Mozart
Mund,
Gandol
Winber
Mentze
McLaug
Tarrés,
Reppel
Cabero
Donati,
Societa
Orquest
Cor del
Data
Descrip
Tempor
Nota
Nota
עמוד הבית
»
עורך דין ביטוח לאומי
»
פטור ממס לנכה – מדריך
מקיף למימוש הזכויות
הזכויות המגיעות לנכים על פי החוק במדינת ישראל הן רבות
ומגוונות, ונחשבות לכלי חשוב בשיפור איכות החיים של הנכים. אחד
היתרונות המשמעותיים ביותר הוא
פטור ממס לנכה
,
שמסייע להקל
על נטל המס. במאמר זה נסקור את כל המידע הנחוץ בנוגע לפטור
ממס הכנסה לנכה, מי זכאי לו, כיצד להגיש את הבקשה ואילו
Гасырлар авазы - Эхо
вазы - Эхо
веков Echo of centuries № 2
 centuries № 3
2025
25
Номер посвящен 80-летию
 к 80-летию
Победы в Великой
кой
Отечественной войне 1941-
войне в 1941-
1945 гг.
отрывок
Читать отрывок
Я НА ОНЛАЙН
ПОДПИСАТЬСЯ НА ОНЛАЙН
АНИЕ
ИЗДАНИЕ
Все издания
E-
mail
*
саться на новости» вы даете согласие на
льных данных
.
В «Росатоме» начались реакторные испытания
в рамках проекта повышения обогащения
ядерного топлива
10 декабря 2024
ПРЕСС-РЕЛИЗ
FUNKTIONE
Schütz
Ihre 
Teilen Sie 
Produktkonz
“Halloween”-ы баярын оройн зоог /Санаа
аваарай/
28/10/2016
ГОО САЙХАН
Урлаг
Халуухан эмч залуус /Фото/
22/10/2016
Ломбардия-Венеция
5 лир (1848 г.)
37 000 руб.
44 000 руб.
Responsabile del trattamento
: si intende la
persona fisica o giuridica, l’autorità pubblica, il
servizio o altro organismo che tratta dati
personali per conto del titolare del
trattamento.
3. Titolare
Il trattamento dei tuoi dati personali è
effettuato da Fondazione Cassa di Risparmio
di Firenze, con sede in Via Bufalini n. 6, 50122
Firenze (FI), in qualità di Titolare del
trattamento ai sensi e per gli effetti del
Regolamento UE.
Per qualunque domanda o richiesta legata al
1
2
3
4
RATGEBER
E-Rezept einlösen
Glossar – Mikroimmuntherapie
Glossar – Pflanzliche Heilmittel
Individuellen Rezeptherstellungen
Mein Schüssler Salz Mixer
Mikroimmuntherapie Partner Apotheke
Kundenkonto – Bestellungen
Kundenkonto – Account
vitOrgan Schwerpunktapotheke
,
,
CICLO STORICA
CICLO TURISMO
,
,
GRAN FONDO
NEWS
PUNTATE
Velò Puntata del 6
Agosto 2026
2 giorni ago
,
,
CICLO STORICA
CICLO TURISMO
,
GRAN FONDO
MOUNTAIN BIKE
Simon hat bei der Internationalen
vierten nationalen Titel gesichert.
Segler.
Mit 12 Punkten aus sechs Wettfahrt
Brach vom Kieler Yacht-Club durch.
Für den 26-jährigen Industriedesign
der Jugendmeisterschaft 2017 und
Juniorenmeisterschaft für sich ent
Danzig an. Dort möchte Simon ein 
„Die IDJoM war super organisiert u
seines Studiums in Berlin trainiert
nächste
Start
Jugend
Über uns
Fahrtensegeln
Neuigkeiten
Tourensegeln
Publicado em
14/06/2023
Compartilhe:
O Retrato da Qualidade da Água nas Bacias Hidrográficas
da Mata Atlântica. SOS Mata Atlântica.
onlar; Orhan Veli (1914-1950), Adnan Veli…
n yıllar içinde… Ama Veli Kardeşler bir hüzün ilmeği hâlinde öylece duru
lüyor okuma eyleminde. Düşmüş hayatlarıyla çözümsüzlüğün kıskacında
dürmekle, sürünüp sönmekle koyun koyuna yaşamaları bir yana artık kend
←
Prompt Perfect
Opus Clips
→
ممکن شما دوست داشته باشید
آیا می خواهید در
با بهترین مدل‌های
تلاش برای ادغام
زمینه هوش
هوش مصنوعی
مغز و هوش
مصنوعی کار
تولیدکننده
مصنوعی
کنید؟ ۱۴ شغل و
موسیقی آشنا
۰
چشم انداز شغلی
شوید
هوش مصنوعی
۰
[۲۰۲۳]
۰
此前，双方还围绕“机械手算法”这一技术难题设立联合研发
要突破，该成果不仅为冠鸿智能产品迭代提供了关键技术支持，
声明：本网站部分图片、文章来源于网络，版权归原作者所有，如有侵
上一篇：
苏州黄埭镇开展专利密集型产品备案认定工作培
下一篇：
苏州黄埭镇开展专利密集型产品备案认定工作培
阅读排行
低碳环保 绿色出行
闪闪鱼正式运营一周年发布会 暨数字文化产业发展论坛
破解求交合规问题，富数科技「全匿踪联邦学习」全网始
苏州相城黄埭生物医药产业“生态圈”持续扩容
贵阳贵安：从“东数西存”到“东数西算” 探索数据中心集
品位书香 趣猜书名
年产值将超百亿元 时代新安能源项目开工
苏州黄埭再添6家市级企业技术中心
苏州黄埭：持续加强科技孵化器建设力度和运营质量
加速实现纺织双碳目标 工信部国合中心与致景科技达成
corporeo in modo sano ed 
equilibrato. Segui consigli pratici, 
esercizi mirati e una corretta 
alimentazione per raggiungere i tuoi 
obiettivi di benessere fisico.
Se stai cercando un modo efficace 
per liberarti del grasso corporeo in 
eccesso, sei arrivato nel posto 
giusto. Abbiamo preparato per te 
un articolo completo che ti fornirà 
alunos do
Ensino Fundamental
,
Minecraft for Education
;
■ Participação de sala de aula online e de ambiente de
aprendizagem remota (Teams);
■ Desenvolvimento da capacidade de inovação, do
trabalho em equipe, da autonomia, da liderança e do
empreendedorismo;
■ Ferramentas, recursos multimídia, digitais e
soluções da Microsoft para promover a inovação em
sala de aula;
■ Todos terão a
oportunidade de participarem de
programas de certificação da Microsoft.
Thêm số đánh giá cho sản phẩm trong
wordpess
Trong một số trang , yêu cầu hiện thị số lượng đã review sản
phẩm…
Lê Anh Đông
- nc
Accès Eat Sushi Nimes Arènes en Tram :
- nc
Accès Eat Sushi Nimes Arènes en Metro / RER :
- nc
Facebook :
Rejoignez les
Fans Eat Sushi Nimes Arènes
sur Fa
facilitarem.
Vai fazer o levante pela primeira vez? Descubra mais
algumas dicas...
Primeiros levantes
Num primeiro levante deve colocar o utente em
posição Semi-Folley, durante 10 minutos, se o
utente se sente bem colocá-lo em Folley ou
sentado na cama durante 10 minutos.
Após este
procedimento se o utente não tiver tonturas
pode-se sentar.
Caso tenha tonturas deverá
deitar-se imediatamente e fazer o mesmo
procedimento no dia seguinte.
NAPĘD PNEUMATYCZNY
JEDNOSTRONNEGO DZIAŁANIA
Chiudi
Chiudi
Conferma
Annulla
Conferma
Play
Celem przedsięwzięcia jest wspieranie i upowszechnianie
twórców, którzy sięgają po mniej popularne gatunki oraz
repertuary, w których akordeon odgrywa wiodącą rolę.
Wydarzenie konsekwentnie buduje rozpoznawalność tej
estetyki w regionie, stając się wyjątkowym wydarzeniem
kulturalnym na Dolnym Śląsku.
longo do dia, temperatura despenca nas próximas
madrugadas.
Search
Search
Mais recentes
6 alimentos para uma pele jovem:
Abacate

◇ ◇ ◇ ◇ ◇ ◇ ◇

Above are the records; report each line in them that includes the word "Sushi".

Accès Eat Sushi Nimes Arènes en Tram :
Accès Eat Sushi Nimes Arènes en Metro / RER :
Fans Eat Sushi Nimes Arènes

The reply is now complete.